● **WHAT TO WORK ON**
The copy must match the data below line for line and contain no images.

── PROVIDED RECORDS

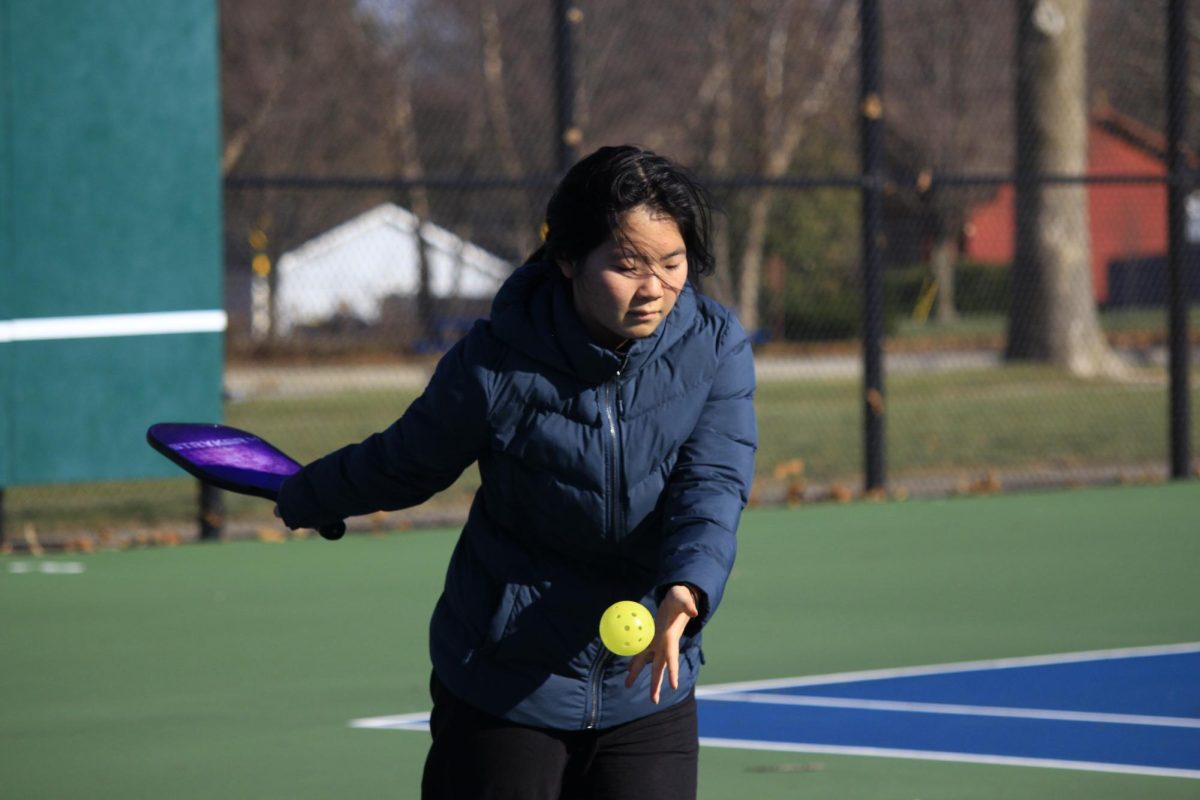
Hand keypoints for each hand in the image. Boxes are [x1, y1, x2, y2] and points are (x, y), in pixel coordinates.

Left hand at [625, 584, 699, 703]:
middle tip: (653, 702)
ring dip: (637, 674)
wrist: (677, 600)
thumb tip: (694, 612)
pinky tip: (628, 670)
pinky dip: (634, 661)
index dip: (673, 672)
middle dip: (656, 685)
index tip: (673, 686)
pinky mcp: (650, 638)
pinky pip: (640, 653)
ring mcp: (657, 643)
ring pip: (646, 663)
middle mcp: (664, 644)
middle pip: (659, 668)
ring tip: (627, 686)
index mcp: (671, 639)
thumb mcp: (682, 598)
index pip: (672, 658)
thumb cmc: (680, 598)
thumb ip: (687, 605)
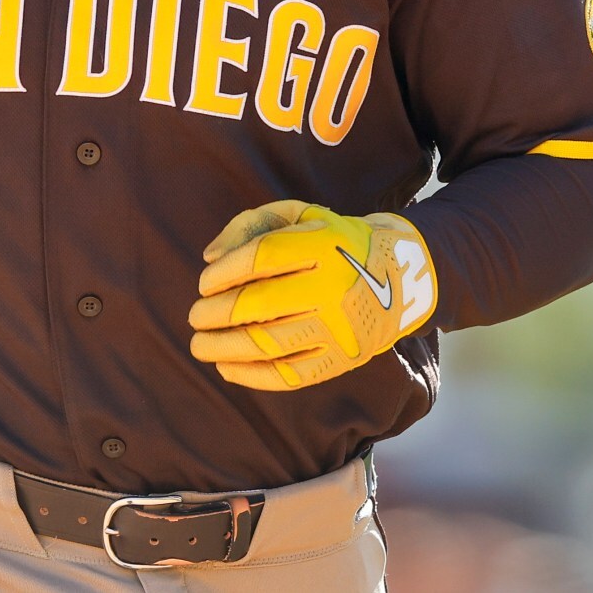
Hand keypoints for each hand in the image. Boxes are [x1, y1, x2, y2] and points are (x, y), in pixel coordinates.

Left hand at [188, 200, 437, 391]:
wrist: (397, 278)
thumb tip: (210, 257)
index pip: (260, 257)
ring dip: (223, 348)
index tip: (204, 283)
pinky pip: (289, 375)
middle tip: (194, 316)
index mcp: (323, 244)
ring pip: (268, 344)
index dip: (223, 272)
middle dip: (214, 314)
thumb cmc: (332, 243)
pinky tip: (227, 367)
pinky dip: (250, 376)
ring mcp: (339, 328)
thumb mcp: (301, 216)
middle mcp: (334, 286)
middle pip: (258, 304)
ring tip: (200, 345)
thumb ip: (252, 224)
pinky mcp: (342, 360)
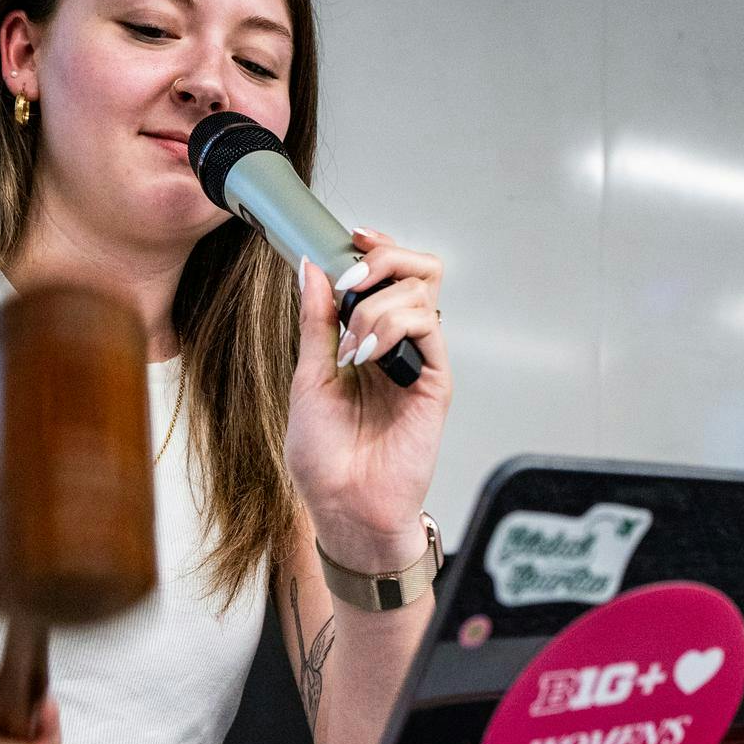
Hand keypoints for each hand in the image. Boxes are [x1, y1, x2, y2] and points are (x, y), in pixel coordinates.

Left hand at [286, 228, 451, 568]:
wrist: (343, 506)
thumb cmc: (325, 459)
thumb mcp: (308, 376)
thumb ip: (316, 321)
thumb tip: (310, 266)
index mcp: (369, 339)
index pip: (387, 274)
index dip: (375, 247)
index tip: (350, 237)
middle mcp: (399, 345)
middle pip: (419, 270)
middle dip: (384, 259)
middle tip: (352, 280)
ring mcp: (419, 361)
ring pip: (421, 291)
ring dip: (375, 306)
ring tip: (351, 347)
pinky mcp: (436, 381)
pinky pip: (429, 328)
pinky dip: (393, 327)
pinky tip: (367, 356)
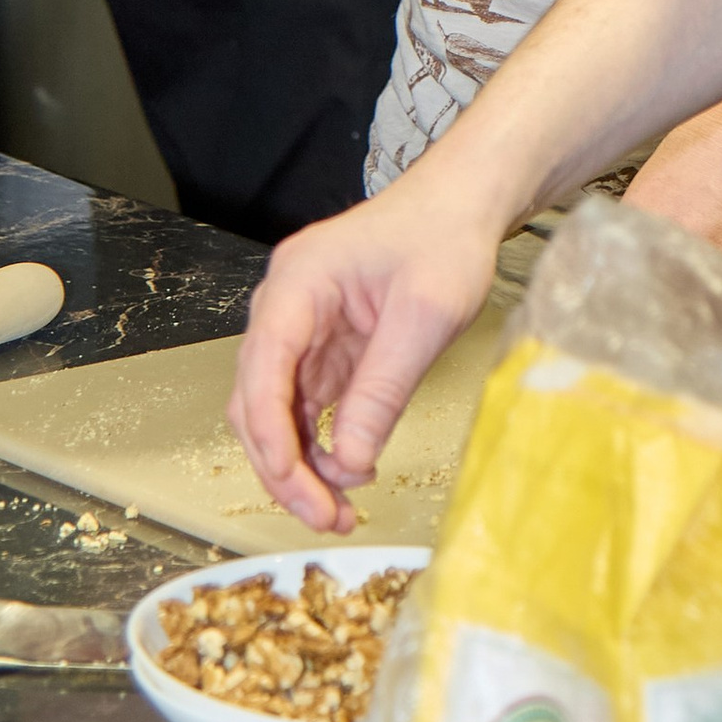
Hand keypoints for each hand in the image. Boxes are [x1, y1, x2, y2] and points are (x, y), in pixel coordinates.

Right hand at [231, 167, 502, 529]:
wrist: (463, 205)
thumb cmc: (444, 238)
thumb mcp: (425, 315)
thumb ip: (383, 388)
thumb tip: (351, 460)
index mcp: (298, 282)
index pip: (262, 365)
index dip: (268, 430)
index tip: (291, 478)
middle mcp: (287, 308)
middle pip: (258, 398)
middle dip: (283, 464)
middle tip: (323, 515)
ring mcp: (303, 330)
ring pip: (278, 411)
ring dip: (301, 464)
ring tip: (338, 512)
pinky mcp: (326, 350)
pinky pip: (308, 407)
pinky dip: (323, 445)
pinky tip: (350, 473)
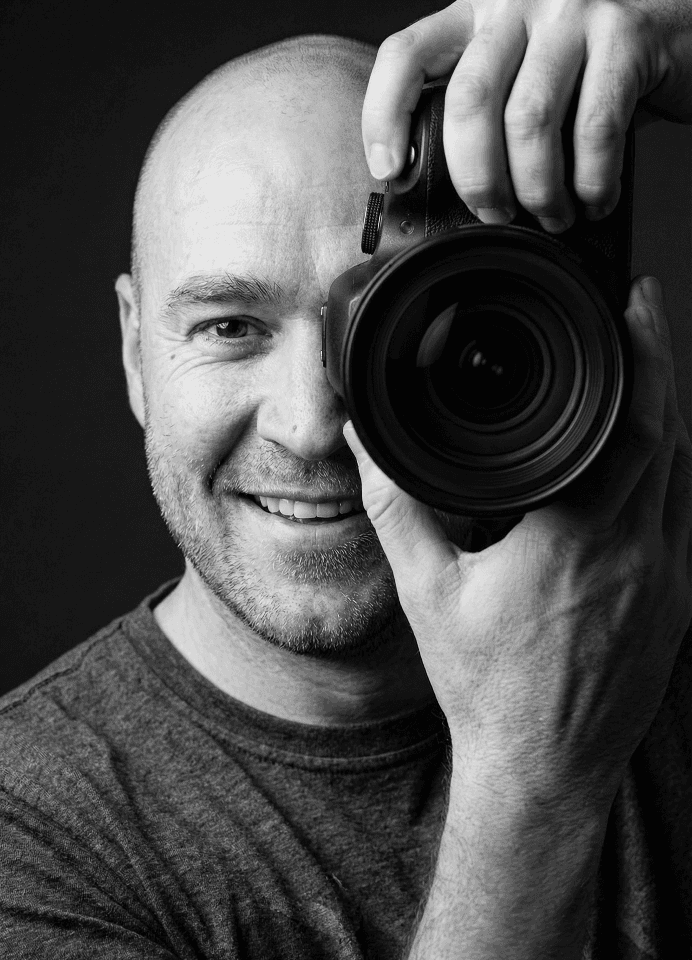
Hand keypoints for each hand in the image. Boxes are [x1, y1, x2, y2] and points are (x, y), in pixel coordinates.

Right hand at [344, 275, 691, 804]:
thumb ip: (396, 510)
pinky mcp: (677, 604)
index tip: (633, 302)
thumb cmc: (485, 685)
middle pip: (671, 431)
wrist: (543, 766)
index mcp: (578, 538)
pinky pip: (684, 514)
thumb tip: (366, 447)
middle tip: (638, 314)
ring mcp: (668, 579)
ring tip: (635, 377)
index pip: (632, 422)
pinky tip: (641, 460)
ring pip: (685, 471)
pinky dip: (669, 469)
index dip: (642, 352)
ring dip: (666, 416)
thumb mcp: (428, 593)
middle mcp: (639, 552)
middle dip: (660, 362)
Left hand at [362, 0, 691, 233]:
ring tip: (552, 216)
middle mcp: (516, 3)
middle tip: (493, 213)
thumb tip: (453, 187)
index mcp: (476, 12)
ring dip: (537, 190)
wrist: (681, 19)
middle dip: (476, 179)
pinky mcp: (626, 33)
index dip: (385, 118)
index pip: (406, 56)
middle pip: (468, 102)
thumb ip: (488, 106)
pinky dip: (592, 182)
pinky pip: (595, 129)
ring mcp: (572, 12)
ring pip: (528, 122)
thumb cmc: (593, 57)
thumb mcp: (525, 68)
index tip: (388, 172)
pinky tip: (594, 200)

────

● **TASK ANSWER**
Hand keypoints for each hand in the image. Boxes are [x1, y1, x2, y2] and points are (x, y), in pixel coordinates.

Left hand at [625, 584, 699, 703]:
middle tip: (653, 702)
ring dip: (637, 674)
wrist: (677, 600)
thumb tip: (694, 612)
pinky tip: (628, 670)
pinky dip: (634, 661)
index dip: (673, 672)
middle dip: (656, 685)
index tip: (673, 686)
pinky mcp: (650, 638)
pinky pip: (640, 653)
ring mcp: (657, 643)
ring pip: (646, 663)
middle mcp: (664, 644)
middle pip: (659, 668)
ring tip: (627, 686)
index mcp: (671, 639)
thumb mcp: (682, 598)
index pip: (672, 658)
thumb cmc: (680, 598)
thumb ip: (687, 605)
Hand keypoints for each hand in the image. Boxes are [x1, y1, x2, y2] and points are (x, y), in pixel coordinates.

Left hand at [188, 200, 437, 391]:
wrist: (397, 278)
thumb tip: (210, 257)
index pip: (260, 257)
ring dip: (223, 348)
index tip: (204, 283)
pinky pip: (289, 375)
middle tip: (194, 316)
index mcp: (323, 244)
ring pip: (268, 344)
index dip: (223, 272)
middle dip: (214, 314)
thumb cmc: (332, 243)
pinky tip: (227, 367)
pinky dip: (250, 376)
ring mcp: (339, 328)
thumb mcp: (301, 216)
middle mcp: (334, 286)
middle pip: (258, 304)
ring tip: (200, 345)
thumb ip: (252, 224)
pinky mcp: (342, 360)
Hand keypoints for each hand in the image. Boxes are [x1, y1, x2, y2] and points are (x, y), in pixel coordinates.

Left hand at [286, 228, 451, 568]:
wrist: (343, 506)
thumb cmc: (325, 459)
thumb mcp: (308, 376)
thumb ip: (316, 321)
thumb tip: (310, 266)
index mcp: (369, 339)
index pip: (387, 274)
index dip: (375, 247)
index tip: (350, 237)
middle mcp: (399, 345)
middle pip: (419, 270)
middle dip: (384, 259)
middle tip: (352, 280)
ring mcp: (419, 361)
ring pip: (421, 291)
ring dip: (375, 306)
ring tip: (351, 347)
pinky mcp: (436, 381)
pinky pip: (429, 328)
pinky dip: (393, 327)
pinky tip: (367, 356)
Hand keypoints for each hand in the image. Boxes are [x1, y1, x2, y2] and points are (x, y), in pixel coordinates.

Right hand at [231, 167, 502, 529]:
wrist: (463, 205)
thumb cmc: (444, 238)
thumb mcp: (425, 315)
thumb ip: (383, 388)
thumb tip: (351, 460)
index mcp: (298, 282)
index pip: (262, 365)
index dip: (268, 430)
index tip: (291, 478)
middle mcp: (287, 308)
middle pip: (258, 398)
middle dip: (283, 464)
middle tip: (323, 515)
ring mcp: (303, 330)
ring pip: (278, 411)
ring dip: (301, 464)
ring tip: (338, 512)
pinky mcp: (326, 350)
pinky pip: (308, 407)
pinky dip: (323, 445)
pinky tip: (350, 473)
Hand keypoints for each hand in the image. Boxes are [x1, y1, x2, y2] and points are (x, y), in pixel coordinates.

Right hand at [344, 275, 691, 804]:
thumb ip: (396, 510)
pinky mcp: (677, 604)
index tip: (633, 302)
thumb cmc: (485, 685)
middle pip: (671, 431)
wrist: (543, 766)
index mcp: (578, 538)
pinky pip: (684, 514)
thumb tip: (366, 447)
middle tip: (638, 314)
ring mcp: (668, 579)
ring tip: (635, 377)
index pip: (632, 422)
pinky tip: (641, 460)
ring pip: (685, 471)
pinky dip: (669, 469)
index dip: (642, 352)
ring dip: (666, 416)
thumb mcp: (428, 593)
middle mcp: (639, 552)
middle dip: (660, 362)
Left hand at [362, 0, 691, 233]:
ring tip: (552, 216)
middle mcp: (516, 3)
middle tip: (493, 213)
thumb tip: (453, 187)
index mcp: (476, 12)
ring dip: (537, 190)
wrist: (681, 19)
middle dip: (476, 179)
pinky mcp: (626, 33)
index dip: (385, 118)
index pip: (406, 56)
middle pip: (468, 102)
thumb ip: (488, 106)
pinky dip: (592, 182)
pinky pip: (595, 129)
ring mcp: (572, 12)
ring pip: (528, 122)
thumb cmc: (593, 57)
thumb mcp: (525, 68)
index tip: (388, 172)
pinky tip: (594, 200)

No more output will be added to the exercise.